ACT UP
From Homolexis Glossary
The AIDS Coalition to
Unleash Power (ACT UP) was effectively formed on March 10,
1987, at the Lesbian and Gay Community Services Center in New York.
Larry Kramer was asked to speak as part of a rotating speaker series,
and his well-attended presentation focused on action to fight AIDS.
Kramer criticized the Gay Men’s Health Crisis (GMHC), which he
perceived as insufficiently activist and political. Kramer had
co-founded the GMHC but had resigned from its board of directors in
1983.
The group was suffused with an urgent sense of the need to intervene decisively in the AIDS crisis—to light a fire under the government and its agencies and to educate the gay and general public. It created the terse slogan “Silence = Death,” generating graphic logos to complete the message. The tactic of vigorous intervention recalled the zaps and other actions taken by the Gay Activists Alliance and other groups that sprang up in the wake of the Stonewall Rebellion of 1969.

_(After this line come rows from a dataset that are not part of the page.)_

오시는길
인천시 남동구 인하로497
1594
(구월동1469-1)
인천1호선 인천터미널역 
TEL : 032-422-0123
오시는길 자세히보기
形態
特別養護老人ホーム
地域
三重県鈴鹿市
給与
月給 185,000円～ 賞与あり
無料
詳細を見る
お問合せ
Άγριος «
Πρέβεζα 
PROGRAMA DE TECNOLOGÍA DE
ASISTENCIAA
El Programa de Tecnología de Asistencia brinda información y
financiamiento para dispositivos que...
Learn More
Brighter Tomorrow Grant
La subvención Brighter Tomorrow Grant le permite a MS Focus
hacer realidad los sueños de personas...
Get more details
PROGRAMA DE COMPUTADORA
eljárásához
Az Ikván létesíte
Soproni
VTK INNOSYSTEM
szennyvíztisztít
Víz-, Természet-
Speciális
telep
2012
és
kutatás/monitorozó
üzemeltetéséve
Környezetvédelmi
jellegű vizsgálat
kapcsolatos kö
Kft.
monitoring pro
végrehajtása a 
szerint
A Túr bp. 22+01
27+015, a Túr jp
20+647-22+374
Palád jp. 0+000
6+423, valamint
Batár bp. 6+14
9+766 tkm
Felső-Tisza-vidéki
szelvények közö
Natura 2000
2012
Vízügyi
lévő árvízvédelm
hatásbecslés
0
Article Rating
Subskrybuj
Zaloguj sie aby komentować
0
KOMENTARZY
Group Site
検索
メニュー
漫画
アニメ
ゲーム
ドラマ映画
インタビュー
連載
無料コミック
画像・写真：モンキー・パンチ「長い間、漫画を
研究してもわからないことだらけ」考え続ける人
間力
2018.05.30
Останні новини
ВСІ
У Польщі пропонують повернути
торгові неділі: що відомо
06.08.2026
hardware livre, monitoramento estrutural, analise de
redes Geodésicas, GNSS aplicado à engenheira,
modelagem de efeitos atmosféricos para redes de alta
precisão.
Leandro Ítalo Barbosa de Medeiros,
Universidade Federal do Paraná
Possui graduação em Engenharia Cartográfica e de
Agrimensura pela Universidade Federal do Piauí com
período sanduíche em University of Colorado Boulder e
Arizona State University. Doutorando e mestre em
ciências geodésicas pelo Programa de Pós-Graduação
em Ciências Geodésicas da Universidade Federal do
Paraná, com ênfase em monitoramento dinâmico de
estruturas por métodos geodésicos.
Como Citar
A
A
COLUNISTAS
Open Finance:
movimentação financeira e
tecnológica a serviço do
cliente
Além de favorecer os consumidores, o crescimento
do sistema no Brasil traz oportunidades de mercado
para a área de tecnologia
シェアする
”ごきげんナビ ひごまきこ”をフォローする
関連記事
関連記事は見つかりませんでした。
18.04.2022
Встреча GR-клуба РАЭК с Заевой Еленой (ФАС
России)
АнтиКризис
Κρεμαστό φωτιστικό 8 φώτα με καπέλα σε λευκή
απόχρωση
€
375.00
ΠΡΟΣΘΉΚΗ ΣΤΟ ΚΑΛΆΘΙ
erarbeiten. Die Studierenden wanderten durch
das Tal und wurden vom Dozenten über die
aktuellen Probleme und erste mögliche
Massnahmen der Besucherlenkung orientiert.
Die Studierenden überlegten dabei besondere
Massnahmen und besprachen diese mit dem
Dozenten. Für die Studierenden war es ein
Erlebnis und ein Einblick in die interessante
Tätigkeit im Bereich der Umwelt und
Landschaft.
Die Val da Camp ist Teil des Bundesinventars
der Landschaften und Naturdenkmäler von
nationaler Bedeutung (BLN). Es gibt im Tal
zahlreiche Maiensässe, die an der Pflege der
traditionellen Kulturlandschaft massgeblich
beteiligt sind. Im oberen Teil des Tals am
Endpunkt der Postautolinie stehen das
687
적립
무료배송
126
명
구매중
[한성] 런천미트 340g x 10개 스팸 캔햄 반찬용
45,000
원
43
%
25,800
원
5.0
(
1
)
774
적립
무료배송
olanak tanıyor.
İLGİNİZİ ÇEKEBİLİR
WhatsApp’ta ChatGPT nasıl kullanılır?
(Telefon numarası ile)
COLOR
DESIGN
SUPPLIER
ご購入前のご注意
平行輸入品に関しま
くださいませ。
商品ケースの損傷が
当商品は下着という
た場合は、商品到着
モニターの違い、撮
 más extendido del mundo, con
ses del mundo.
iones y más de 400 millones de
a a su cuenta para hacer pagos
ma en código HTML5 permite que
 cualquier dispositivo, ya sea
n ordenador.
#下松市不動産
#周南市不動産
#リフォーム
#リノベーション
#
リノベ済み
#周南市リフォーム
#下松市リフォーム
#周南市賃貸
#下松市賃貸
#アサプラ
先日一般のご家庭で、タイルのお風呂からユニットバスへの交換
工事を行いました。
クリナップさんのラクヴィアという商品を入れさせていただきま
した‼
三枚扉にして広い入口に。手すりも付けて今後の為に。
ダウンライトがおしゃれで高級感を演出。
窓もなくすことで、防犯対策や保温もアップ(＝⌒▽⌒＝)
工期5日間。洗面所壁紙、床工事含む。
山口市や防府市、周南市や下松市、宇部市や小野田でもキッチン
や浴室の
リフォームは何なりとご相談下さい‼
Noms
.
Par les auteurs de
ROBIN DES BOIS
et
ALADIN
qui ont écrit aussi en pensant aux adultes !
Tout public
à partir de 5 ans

The acronym seems deliberately to evoke the common expression “acting out,” often used in pop psychology circles to stigmatize rebellious youth.
In the early twenty-first century ACT UP declined in prominence. However, there are still chapters in a number of American cities, as well as in France and Belgium. The group is still very much needed, and it may have an important future in blogging.